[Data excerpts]
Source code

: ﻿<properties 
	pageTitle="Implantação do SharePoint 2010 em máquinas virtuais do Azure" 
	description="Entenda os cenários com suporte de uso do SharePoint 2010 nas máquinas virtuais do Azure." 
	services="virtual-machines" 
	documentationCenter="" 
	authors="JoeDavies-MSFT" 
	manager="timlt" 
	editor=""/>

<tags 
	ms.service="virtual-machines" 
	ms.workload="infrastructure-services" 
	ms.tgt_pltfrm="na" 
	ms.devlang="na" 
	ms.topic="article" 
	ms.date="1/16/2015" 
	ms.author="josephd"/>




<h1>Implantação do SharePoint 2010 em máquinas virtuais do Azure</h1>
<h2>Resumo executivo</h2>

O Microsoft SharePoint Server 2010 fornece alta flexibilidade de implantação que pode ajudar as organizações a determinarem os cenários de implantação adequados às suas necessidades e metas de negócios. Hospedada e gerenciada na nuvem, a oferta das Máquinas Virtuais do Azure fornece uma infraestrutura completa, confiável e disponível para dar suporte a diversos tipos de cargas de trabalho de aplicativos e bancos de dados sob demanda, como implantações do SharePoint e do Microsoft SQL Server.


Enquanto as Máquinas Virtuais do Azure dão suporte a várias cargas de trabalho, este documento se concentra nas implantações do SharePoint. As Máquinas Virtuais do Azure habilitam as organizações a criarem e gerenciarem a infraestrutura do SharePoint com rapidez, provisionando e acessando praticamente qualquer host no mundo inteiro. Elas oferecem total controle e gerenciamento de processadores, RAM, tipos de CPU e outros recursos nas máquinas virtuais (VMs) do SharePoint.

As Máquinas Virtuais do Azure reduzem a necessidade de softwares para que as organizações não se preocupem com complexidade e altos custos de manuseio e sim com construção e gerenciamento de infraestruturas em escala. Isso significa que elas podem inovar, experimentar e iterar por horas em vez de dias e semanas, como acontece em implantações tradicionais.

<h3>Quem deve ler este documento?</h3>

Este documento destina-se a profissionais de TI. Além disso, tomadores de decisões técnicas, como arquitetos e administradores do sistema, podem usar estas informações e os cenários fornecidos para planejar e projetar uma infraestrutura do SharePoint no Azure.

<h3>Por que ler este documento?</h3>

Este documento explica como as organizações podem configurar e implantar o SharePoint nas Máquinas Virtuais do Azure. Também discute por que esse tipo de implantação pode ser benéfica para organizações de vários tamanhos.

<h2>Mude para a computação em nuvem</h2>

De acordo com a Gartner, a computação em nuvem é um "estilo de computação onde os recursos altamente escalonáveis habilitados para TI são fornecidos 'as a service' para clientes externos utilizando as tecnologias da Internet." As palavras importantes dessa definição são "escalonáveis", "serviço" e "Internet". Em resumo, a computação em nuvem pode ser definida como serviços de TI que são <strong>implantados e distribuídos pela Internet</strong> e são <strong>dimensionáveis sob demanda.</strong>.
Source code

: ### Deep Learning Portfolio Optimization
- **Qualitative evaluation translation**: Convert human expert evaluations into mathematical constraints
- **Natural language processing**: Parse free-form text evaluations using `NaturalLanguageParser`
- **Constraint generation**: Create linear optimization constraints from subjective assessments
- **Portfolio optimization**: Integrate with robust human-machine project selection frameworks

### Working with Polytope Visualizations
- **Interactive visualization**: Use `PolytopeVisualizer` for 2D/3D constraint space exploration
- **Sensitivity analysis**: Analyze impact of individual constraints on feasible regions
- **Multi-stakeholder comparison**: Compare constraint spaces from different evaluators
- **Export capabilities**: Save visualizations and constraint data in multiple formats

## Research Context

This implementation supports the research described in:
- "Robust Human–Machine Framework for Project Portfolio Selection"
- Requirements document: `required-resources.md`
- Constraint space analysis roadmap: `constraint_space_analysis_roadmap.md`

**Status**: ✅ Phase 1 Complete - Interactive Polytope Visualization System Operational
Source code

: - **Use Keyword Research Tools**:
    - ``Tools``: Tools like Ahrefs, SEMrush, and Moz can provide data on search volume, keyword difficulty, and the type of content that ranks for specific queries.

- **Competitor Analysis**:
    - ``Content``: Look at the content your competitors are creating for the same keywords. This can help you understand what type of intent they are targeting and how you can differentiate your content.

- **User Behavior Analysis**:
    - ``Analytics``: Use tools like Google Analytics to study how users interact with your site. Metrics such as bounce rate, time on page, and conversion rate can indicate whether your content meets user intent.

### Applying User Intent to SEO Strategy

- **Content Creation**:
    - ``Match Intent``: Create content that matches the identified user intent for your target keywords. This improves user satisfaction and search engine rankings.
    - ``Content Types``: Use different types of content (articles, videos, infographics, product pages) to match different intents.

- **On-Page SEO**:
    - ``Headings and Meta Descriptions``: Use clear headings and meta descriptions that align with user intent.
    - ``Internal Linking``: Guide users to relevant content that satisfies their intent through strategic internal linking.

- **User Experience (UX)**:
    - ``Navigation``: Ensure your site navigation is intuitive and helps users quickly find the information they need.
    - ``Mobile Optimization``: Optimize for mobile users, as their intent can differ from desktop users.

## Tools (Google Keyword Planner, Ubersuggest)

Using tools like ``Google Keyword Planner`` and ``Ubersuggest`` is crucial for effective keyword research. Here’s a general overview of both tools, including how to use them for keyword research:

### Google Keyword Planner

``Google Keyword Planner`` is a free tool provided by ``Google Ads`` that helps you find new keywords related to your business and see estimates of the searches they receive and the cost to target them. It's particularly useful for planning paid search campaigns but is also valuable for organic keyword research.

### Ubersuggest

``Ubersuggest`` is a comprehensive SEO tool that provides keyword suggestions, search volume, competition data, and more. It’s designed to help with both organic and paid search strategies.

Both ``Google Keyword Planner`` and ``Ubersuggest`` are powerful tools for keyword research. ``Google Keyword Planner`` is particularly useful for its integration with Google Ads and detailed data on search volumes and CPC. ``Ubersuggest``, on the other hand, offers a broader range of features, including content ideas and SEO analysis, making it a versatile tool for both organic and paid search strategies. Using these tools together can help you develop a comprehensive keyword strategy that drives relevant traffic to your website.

» Problem
Starting with the first line of the entries and ending with the line that has "<h2>Resumo executivo</h2>", copy each line exactly and add nothing.

» Output
Source code

: ﻿<properties 
	pageTitle="Implantação do SharePoint 2010 em máquinas virtuais do Azure" 
	description="Entenda os cenários com suporte de uso do SharePoint 2010 nas máquinas virtuais do Azure." 
	services="virtual-machines" 
	documentationCenter="" 
	authors="JoeDavies-MSFT" 
	manager="timlt" 
	editor=""/>

<tags 
	ms.service="virtual-machines" 
	ms.workload="infrastructure-services" 
	ms.tgt_pltfrm="na" 
	ms.devlang="na" 
	ms.topic="article" 
	ms.date="1/16/2015" 
	ms.author="josephd"/>




<h1>Implantação do SharePoint 2010 em máquinas virtuais do Azure</h1>
<h2>Resumo executivo</h2>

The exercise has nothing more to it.